Something changed when I started healing the relationship with her. She had cancer, and I moved back home to help take care of everyone and everything. I was also doing my final two years of my degree and going through a horrible divorce. It was a perfect storm.

In the eye of that storm, I saw my mum for her, for the first time. Daughter of a violent, mostly orphaned mum who never learned to love until her children had children. Who fused bones with her batterings and split hearts with her words. Daughter of a father who was as bad or worse. A girl who couldn’t love or listen, more than she’d been loved or listened to. I started loving her. I chose to listen.

The gift in doing so, was that I finally saw you for the first time. Instead of the violent monster, I found I could see the wounds.

A child carer from the age of two, tending to the two most profoundly physically and learning disabled couple I have ever met.

An unwanted gift, born against all medical advice, unsupported by family and generally deeply unwished.

A thousand scars stitched together into a body all made of pain, sharp edges, bitterness and hard, hard things.

An only one, with no idea what sisterhood or friendship was, or how to have it. No parent could have let their child come to your house. I suspect no child would have wanted to come either. Children can be so cruel in the face of difference.

A patient who had spent most of the decade between ten and twenty in and out of residential psychiatric care.

Abused. I have no evidence but what my heart tells me. Your models for connection were so damaged. When you saw my pain, you knew too much not to know it as your truth. You replicated how people first connected with you.

Drugs, alcohol, sex, self-harm, and more came into my life through you, but you didn’t create them. We lived the smaller replication of a much bigger pattern.

I would never wish the terrible damage you did on anyone. But I no longer believe you consciously did all of it because you were evil. You were born into the hardest life I’ve ever witnessed. That heavily modified home, birthplace of so many of my nightmares, was created to accommodate your parents’ needs. There was no way – short of their deaths or yours – that you could ever leave it.

I don’t condone your actions. You brought me into a world of pain, with landmarks on my body, in my heart and mind, and in any physical space we ever walked, or talked, or did anything that you called “play.” The woods. The worst was in the woods.

But my anger is spent. I see how the system let you and your family down, and how systemic healing and change is required to create a better reality for everyone. Without big change, patterns continue to repeat over and over. If ever there was a time for healers and seers to serve, it’s now.

I made big changes in my life, to break the patterns in my family. I help others build healing and positive-change-focused businesses. I’d like to think you’ve done your work too.

However, deep in my bones, I believe you’re already gone from this world. Your parents are definitely long dead now. Maybe that’s a figment of my imagination. An artefact of having so fully released everything now, that there’s not a single thread left to cut.
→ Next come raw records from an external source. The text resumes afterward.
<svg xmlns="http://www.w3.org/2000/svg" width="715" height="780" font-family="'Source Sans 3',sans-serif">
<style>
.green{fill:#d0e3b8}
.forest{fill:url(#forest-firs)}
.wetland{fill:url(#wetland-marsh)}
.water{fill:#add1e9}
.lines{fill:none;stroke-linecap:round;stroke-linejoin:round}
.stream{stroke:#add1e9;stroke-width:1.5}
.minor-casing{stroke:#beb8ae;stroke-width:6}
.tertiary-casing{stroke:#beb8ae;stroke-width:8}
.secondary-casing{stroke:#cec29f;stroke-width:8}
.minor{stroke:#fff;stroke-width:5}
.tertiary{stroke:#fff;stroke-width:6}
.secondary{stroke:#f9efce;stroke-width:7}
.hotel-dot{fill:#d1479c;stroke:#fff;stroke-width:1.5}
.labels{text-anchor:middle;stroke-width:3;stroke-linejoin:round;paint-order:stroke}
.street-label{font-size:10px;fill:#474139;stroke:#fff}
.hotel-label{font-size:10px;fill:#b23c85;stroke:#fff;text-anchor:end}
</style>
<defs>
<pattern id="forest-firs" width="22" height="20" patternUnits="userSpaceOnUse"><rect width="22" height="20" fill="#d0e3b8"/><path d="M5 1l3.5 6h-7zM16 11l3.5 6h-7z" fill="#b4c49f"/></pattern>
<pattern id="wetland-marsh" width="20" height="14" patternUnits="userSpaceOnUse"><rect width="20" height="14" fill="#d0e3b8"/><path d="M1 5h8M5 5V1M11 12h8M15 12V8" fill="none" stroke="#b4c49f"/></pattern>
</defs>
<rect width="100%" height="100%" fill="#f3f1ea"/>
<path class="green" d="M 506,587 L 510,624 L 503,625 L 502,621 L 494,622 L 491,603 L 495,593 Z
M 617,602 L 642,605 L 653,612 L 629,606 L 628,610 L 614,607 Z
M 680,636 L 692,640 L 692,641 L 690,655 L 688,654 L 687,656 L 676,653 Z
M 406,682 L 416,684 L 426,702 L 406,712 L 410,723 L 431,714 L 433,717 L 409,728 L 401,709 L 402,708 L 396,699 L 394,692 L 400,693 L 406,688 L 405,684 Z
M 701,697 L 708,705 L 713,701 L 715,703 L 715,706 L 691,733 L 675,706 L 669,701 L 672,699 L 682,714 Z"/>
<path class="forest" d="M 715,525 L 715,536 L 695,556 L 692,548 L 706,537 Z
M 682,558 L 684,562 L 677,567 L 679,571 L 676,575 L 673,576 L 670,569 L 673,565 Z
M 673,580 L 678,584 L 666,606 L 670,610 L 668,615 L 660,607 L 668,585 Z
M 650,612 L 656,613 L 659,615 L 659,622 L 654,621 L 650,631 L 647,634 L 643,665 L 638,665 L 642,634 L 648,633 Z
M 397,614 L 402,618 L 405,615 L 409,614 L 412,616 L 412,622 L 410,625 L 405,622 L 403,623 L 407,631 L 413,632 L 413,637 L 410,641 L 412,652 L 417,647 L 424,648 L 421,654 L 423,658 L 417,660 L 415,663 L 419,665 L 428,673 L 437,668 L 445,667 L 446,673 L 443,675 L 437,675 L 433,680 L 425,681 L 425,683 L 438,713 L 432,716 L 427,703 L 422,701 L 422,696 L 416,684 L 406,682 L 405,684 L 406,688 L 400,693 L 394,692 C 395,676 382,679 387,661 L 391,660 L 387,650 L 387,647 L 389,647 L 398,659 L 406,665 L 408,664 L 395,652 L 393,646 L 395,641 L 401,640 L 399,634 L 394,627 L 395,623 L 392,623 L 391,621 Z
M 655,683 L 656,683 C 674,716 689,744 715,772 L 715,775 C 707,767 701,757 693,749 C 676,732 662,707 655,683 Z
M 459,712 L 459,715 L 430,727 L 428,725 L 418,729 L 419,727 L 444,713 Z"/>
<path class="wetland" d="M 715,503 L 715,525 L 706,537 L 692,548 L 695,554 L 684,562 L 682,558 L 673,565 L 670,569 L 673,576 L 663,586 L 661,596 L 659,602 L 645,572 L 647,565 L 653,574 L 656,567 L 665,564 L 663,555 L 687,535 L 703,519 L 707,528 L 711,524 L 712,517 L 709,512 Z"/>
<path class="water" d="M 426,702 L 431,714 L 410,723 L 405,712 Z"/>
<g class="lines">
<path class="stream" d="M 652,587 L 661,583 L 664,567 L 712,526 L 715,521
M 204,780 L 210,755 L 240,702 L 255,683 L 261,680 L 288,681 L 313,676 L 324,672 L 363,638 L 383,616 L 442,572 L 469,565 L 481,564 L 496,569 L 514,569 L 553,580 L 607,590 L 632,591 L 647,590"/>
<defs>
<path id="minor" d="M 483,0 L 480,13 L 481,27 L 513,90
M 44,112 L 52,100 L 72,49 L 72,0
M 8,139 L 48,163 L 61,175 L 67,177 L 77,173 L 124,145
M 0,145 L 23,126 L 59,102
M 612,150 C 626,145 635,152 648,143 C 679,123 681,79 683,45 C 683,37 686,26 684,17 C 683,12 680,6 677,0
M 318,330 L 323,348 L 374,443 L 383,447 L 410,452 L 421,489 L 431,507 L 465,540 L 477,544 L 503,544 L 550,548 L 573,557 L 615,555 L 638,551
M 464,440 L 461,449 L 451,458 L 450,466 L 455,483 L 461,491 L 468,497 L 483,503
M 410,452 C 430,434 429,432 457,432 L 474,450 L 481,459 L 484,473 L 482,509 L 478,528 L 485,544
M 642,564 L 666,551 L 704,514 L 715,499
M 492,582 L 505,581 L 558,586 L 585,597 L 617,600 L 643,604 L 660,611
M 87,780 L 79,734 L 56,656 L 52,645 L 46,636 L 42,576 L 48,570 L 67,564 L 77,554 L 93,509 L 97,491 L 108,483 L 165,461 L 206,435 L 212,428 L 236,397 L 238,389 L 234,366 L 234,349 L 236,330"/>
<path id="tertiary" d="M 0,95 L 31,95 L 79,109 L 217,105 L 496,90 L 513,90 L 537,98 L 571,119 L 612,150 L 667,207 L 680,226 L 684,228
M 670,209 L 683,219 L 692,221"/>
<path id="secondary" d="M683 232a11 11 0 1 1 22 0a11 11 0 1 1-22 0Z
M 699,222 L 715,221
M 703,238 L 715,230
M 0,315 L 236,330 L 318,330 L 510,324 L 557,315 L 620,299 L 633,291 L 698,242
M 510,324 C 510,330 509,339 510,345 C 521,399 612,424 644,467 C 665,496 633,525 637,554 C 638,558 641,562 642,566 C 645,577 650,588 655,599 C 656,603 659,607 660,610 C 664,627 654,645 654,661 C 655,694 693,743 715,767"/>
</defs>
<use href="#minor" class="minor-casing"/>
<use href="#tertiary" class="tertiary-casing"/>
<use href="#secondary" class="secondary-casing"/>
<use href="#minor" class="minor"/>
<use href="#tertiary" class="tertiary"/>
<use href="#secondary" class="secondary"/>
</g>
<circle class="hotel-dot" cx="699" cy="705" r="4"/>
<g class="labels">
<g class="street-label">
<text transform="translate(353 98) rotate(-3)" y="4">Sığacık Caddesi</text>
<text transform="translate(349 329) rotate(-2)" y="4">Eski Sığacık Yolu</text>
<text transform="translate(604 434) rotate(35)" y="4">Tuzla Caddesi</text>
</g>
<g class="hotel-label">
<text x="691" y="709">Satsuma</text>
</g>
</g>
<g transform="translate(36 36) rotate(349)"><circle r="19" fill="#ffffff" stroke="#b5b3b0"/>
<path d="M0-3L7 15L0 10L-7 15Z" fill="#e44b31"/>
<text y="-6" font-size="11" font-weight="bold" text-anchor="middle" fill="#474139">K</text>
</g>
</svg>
Or maybe it’s the truth.

Either way, the power you had over me is long gone, and even the aftershocks of it have passed. i’ve found a way into gratitude, of a sort, and it serves me. My path, good and bad, has brought me where I am, and I love it. I don’t have to hate you anymore. Hating you would give you power, and I’ve learned not to give my power away. I listen to me now. It was always me who I needed to listen to.

*****

The past draws so much of our power away, even when it doesn’t feel like any kind of ‘trauma’ because it’s full of unintentional connections and ones we don’t know how to sever. Any negative attention directed back there creates loops that become like a short leash, somehow always bringing you back to where you started again. Changing how you relate to the past changes everything: the act of finally listening to yourself creates the space for new interpretations, insights and creativity to flood in.